_WRITTEN TASK_: Please reproduce word for word the lines starting at the one containing "How many positive" and ending at the one containing "Which series has".

_DATASET RECORDS_:
*** Block opens ***
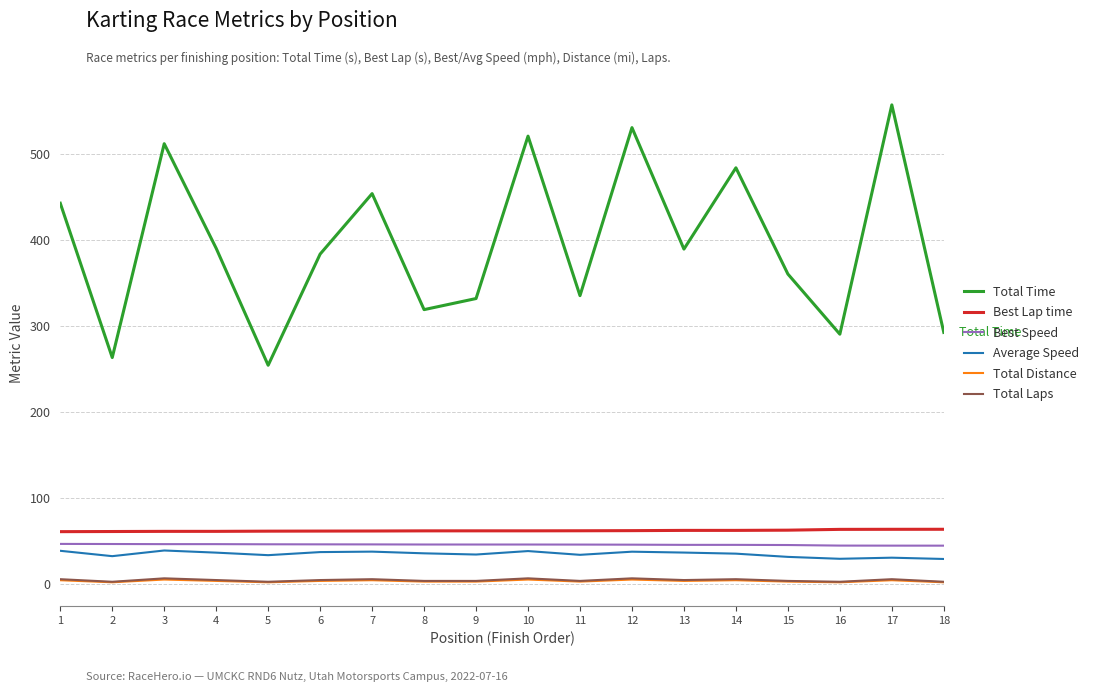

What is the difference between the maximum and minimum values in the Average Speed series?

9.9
*** Block closes ***
*** Block opens ***
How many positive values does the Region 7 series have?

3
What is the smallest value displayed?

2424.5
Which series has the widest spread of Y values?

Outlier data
*** Block closes ***
*** Block opens ***
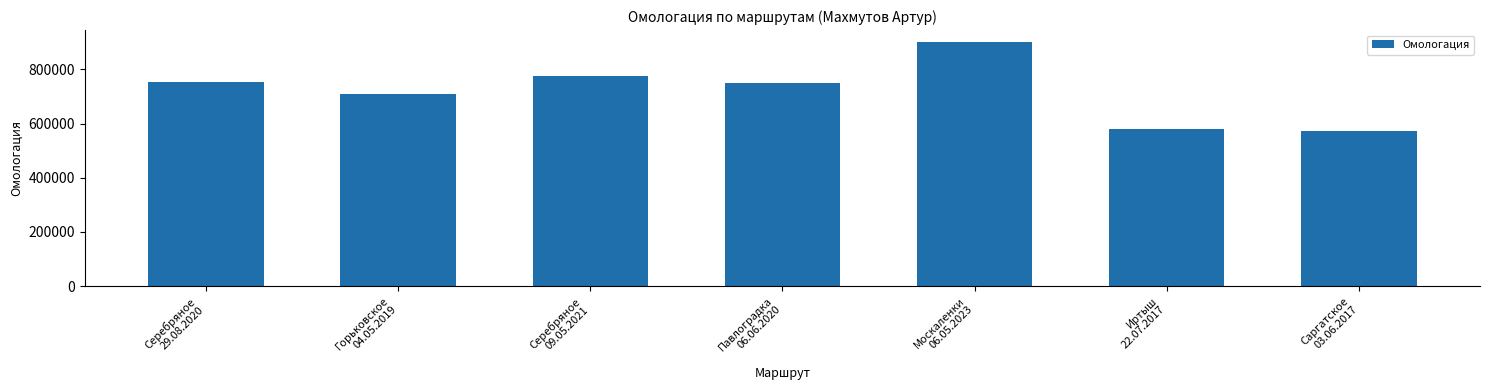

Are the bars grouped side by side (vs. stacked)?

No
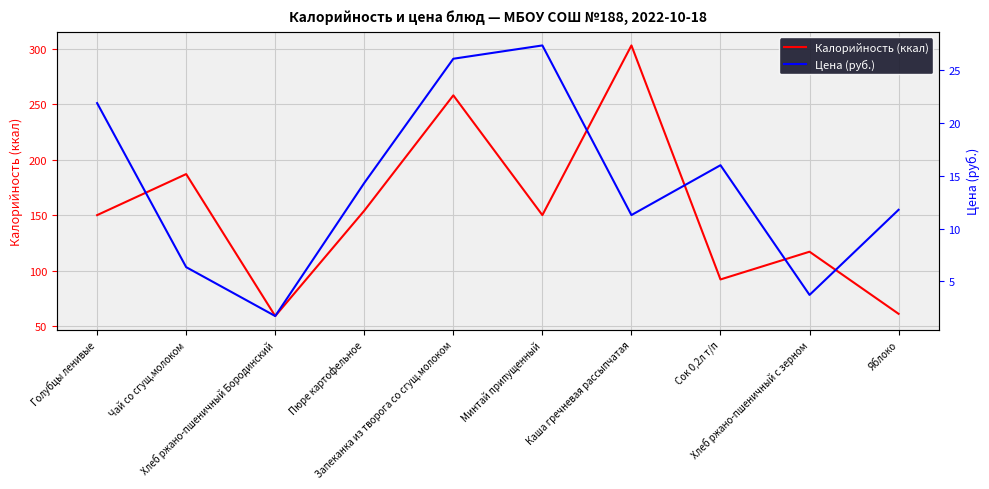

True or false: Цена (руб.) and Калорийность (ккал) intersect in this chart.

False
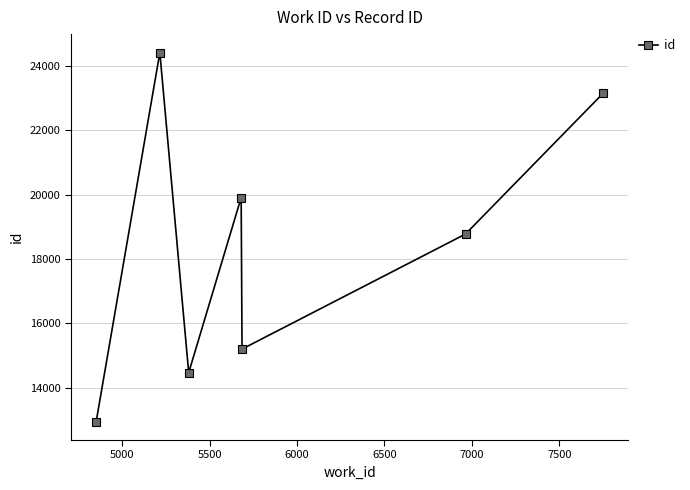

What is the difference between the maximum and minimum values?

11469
*** Block closes ***
_ANSWER TO THE EXERCISE_:
How many positive values does the Region 7 series have?

3
What is the smallest value displayed?

2424.5
Which series has the widest spread of Y values?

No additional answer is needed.